I remember the first time I saw him; I’d just gotten home after a date and after flipping the TV on, I settled into my dad’s recliner. As fate would have it, the TV came on just as he put the microphone to his mouth and began singing. The music had a driving rockabilly rhythm to it, but his voice didn’t touch that era at all. Unlike a lot of the rock musicians of that era, who had long hair, his hair was wild and straight and he wasn’t exactly good-looking or skinny and he held a red scarf. Ignoring all of that, his voice was exceptional. Before he sang the first two lines of the song, I knew I was listening to something totally unexpected and spectacular.
I’ve always been about songs that tell stories, but this ballad was on a whole new level. I had seen Phantom of the Paradise, Tommy, and Jesus Christ Superstar so I knew what a rock opera was. This was a rock opera, but somehow, it’d been condensed down small enough to be a feature on whatever program was on that night. As I sat listening to him belt out the lyrics of Paradise by the Dashboard Light, the entire evening I'd lived was being played out in the song's lyrics. It was as if the songwriter had been along on my date and wrote the events as they happened so that they could be played back for me afterward. Then, just as the events were sliding into home, the lyricist took a fresh track apart from my reality as the girl demanded straight answers as to what he was promising.
As I watched this play out on the screen, my mind split the song into three separate acts as the rhythm, seriousness, mood, and story within the music changed: Part One — A passion fueled search for Paradise, and the process of finding it, complete with an instrumental that included a play-by-play by a sportscaster. Part Two-- The girl stopping it all with three words – Stop Right There! Then she demanded answers to the questions she had before letting it go any further, as he stammers, trying to figure a way out. She also demands a promise which he eventually gives. Part Three—The aftermath and he regret he had for making that promise. All of that drama and passion covered in just eight and a half minutes. Damn!
I’m not sure what program I was watching.
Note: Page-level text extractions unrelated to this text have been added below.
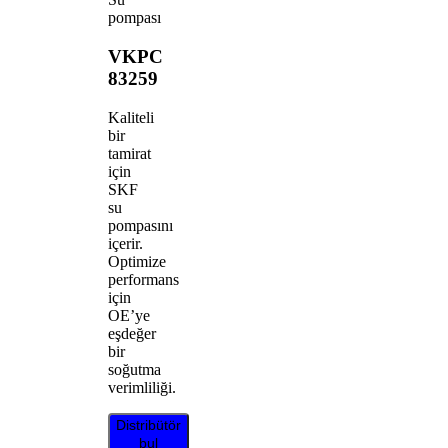
pompası
VKPC
83259
Kaliteli
bir
tamirat
için
SKF
su
pompasını
içerir.
Optimize
performans
için
OE’ye
eşdeğer
bir
soğutma
verimliliği.
Distribütör
bul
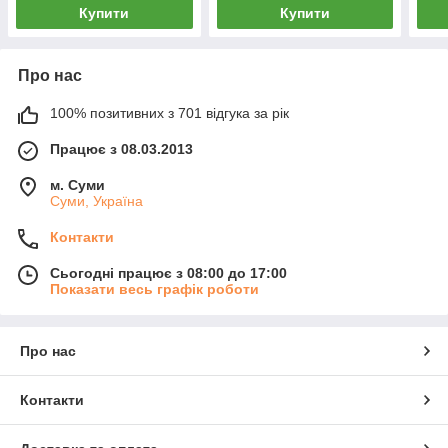
Купити
Купити
Про нас
100% позитивних з 701 відгука за рік
Працює з 08.03.2013
м. Суми
Суми, Україна
Контакти
Сьогодні працює з 08:00 до 17:00
Показати весь графік роботи
Про нас
Контакти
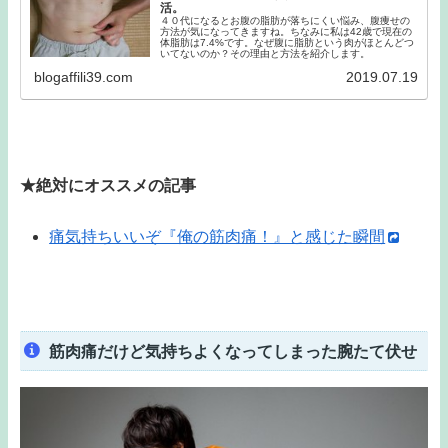
活。
４０代になるとお腹の脂肪が落ちにくい悩み、腹痩せの
方法が気になってきますね。ちなみに私は42歳で現在の
体脂肪は7.4%です。なぜ腹に脂肪という肉がほとんどつ
いてないのか？その理由と方法を紹介します。
blogaffili39.com
2019.07.19
★絶対にオススメの記事
痛気持ちいいぞ『俺の筋肉痛！』と感じた瞬間
筋肉痛だけど気持ちよくなってしまった腕たて伏せ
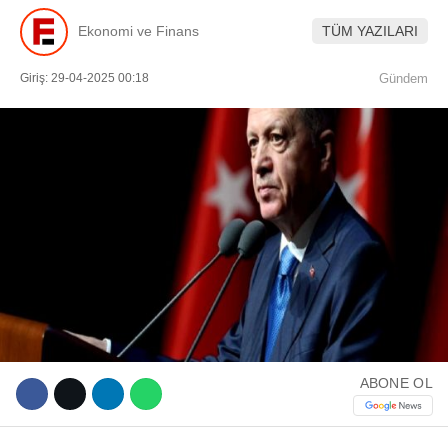
Ekonomi ve Finans
TÜM YAZILARI
Giriş: 29-04-2025 00:18
Gündem
WhatsApp İhbar Hattı
Facebook
Instagram
ABONE OL
Youtube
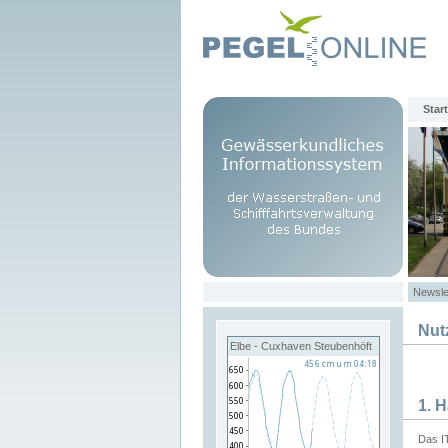
Start
Newsle
Nut
Elbe - Cuxhaven Steubenhöft
1. 
Das I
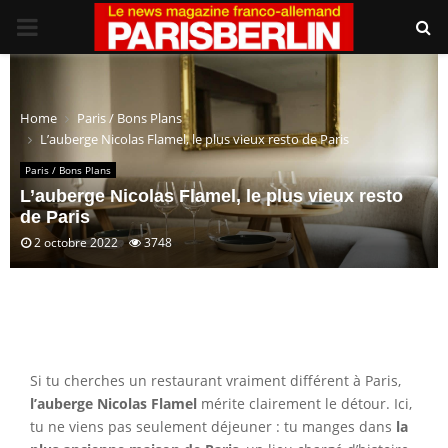
PRIMARY
MENU
Home
Paris / Bons Plans
L’auberge Nicolas Flamel, le plus vieux resto de Paris
Paris / Bons Plans
L’auberge Nicolas Flamel, le plus vieux resto
de Paris
2 octobre 2022
3748
Si tu cherches un restaurant vraiment différent à Paris,
l’auberge Nicolas Flamel
mérite clairement le détour. Ici,
tu ne viens pas seulement déjeuner : tu manges dans
la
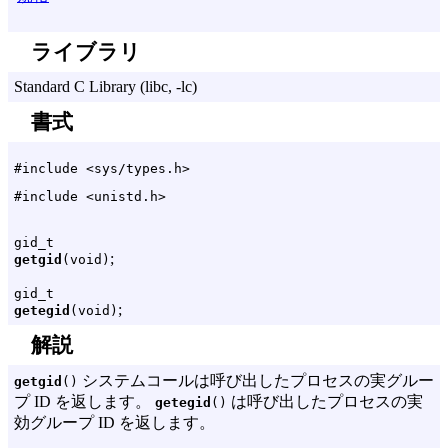
ライブラリ
Standard C Library (libc, -lc)
書式
#include <sys/types.h>
#include <unistd.h>
gid_t
;
getgid
(void)
gid_t
;
getegid
(void)
解説
システムコールは呼び出したプロセスの実グルー
getgid
()
プ ID を返します。
は呼び出したプロセスの実
getegid
()
効グループ ID を返します。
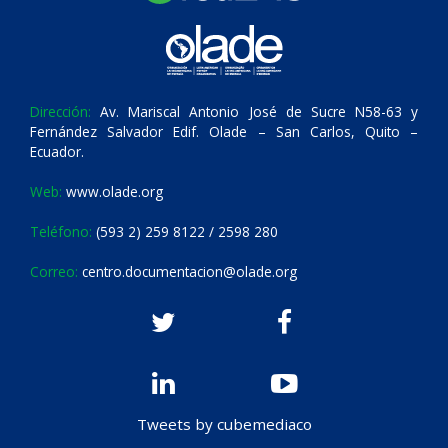
Dirección:
Av. Mariscal Antonio José de Sucre N58-63 y
Fernández Salvador Edif. Olade – San Carlos, Quito –
Ecuador.
Web:
www.olade.org
Teléfono:
(593 2) 259 8122 / 2598 280
Correo:
centro.documentacion@olade.org
Tweets by cubemediaco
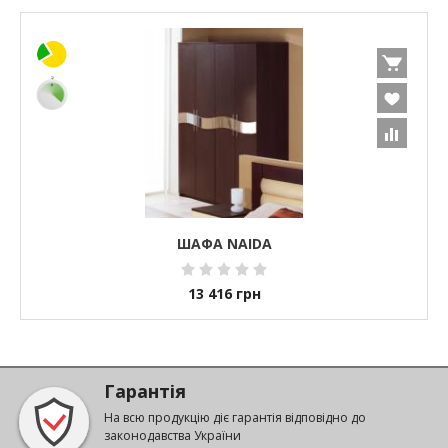
ШАФА NAIDA
13 416
грн
Гарантія
На всю продукцію діє гарантія відповідно до
законодавства України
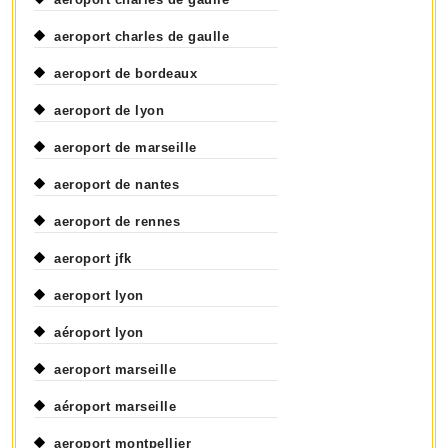
aeroport charles de gaulle
aeroport de bordeaux
aeroport de lyon
aeroport de marseille
aeroport de nantes
aeroport de rennes
aeroport jfk
aeroport lyon
aéroport lyon
aeroport marseille
aéroport marseille
aeroport montpellier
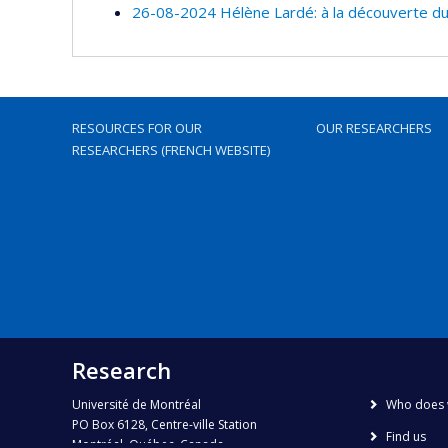
26-08-2024 Hélène Lardé: à la découverte du
RESOURCES FOR OUR
OUR RESEARCHERS
RESEARCHERS (FRENCH WEBSITE)
Research
Université de Montréal
Who does 
PO Box 6128, Centre-ville Station
Find us
Montréal, Québec, Canada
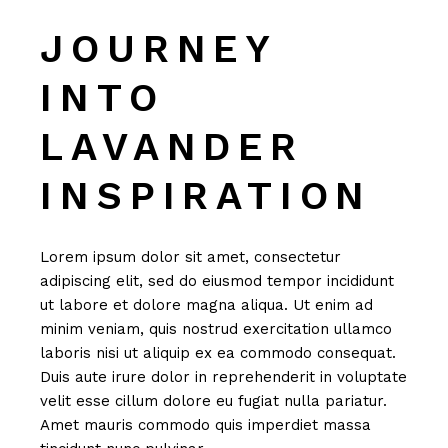
JOURNEY
INTO
LAVANDER
INSPIRATION
Lorem ipsum dolor sit amet, consectetur
adipiscing elit, sed do eiusmod tempor incididunt
ut labore et dolore magna aliqua. Ut enim ad
minim veniam, quis nostrud exercitation ullamco
laboris nisi ut aliquip ex ea commodo consequat.
Duis aute irure dolor in reprehenderit in voluptate
velit esse cillum dolore eu fugiat nulla pariatur.
Amet mauris commodo quis imperdiet massa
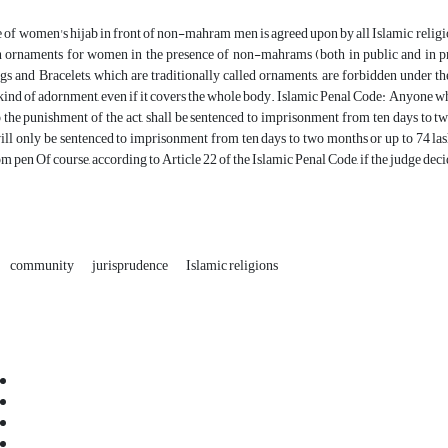
 of women's hijab in front of non-mahram men is agreed upon by all Islamic religions.
 ornaments for women in the presence of non-mahrams (both in public and in priva
ngs and Bracelets, which are traditionally called ornaments, are forbidden under 
kind of adornment, even if it covers the whole body. Islamic Penal Code: Anyone who
o the punishment of the act, shall be sentenced to imprisonment from ten days to two
ill only be sentenced to imprisonment from ten days to two months or up to 74 las
m pen Of course, according to Article 22 of the Islamic Penal Code, if the judge deci
community
jurisprudence
Islamic religions
Email:
info@jaml.ir
Instagram:jaml.ir
Tel:+98 9196523692
Fax:025 34224584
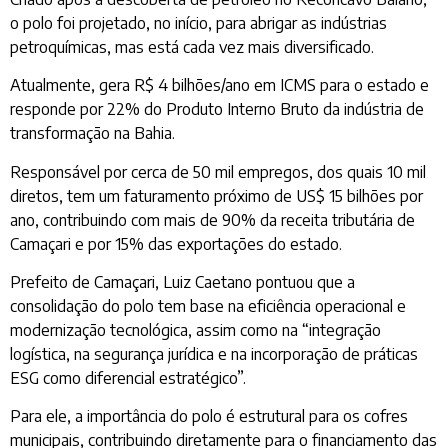
o polo foi projetado, no início, para abrigar as indústrias
petroquímicas, mas está cada vez mais diversificado.
Atualmente, gera R$ 4 bilhões/ano em ICMS para o estado e
responde por 22% do Produto Interno Bruto da indústria de
transformação na Bahia.
Responsável por cerca de 50 mil empregos, dos quais 10 mil
diretos, tem um faturamento próximo de US$ 15 bilhões por
ano, contribuindo com mais de 90% da receita tributária de
Camaçari e por 15% das exportações do estado.
Prefeito de Camaçari, Luiz Caetano pontuou que a
consolidação do polo tem base na eficiência operacional e
modernização tecnológica, assim como na “integração
logística, na segurança jurídica e na incorporação de práticas
ESG como diferencial estratégico”.
Para ele, a importância do polo é estrutural para os cofres
municipais, contribuindo diretamente para o financiamento das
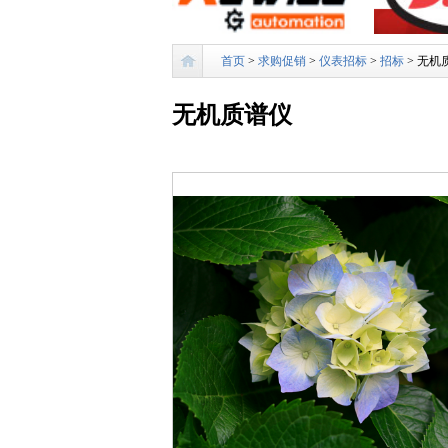
首页
>
求购促销
>
仪表招标
>
招标
> 无机
无机质谱仪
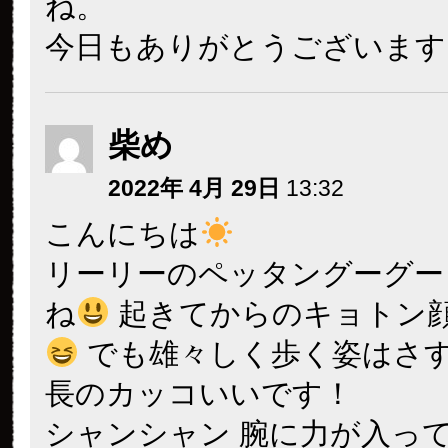
ね。
今日もありがとうございます
柴め
2022年 4月 29日
13:32
こんにちは
リーリーのペッタングーグー
ね
起きてからのキョトン顔
でも雄々しく歩く姿はさ
長のカッコいいです！
シャンシャン 腕に力が入っ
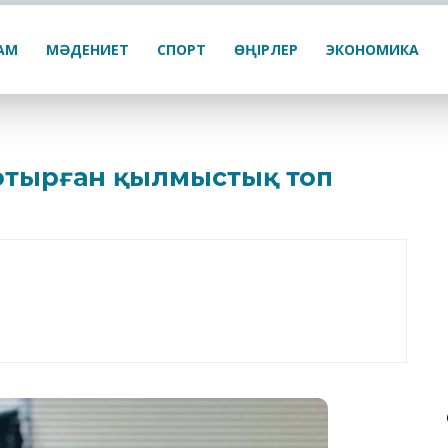
ҒАМ
МӘДЕНИЕТ
СПОРТ
ӨҢІРЛЕР
ЭКОНОМИКА
п отырған қылмыстық топ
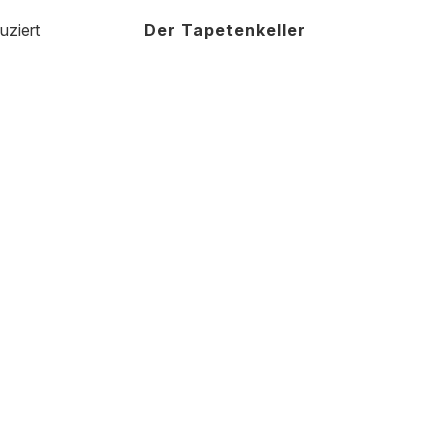
uziert
Der Tapetenkeller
Originally I thought it was Saturday Night Live, but I could never find a reference where a performance of that song was performed on the show until years later. The only important part that, aside from the perfromance, was the singer’s name: Meat Loaf.
Unlike today, when you can immediately online and find recordings and videos of an artist instantly, there was no such animal in the late 70s. I called the radio stations I listen to the next day, but none of them had even heard of the song. It wasn’t until years later that I found out that the song, composed by Jim Steinman, had been released almost a year earlier under a different title. Then, Meat Loaf got an album deal, and it was added to the first album of his that I ever bought: Bat Out of Hell.
Another thing that differed between that time and now was there was no way to skip easily from one song to the next, unless you were skilled at lifting and sitting down the needle on an album as it spun or willing to sit through a tape being rewound or fast forwarded. That meant I listened to every song on side to repeatedly. Another song that eventually made it big, Two out of Three Ain’t Bad, was also on that side of the album along with For Crying Out Loud. Side one had two great songs on it: Bat Out of Hell and You Took the Words Right Out of My Mouth (Hot Summer Night) but Paradise by the Dashboard Light was always my favorite.
Paradise has remained on my list of all-time favorite songs. A few years later, Meat Loaf surprised me by appearing In the Rocky Horror Picture Show as Eddie, he was great in for a big guy he moved gracefully.
Eventually, Meat Loaf released his second album, which included what many say is the next act of Paradise: I’d Do Anything for Love (But I Won’t Do That). Another tremendous song that held a dramatic story within it of heartbreak, romance, and desire. A similar theme, but more mature in its view of passion and love.
Today, Marvin Lee Aday, who I and millions knew as Meat Loaf, passed away — but his music will live forever.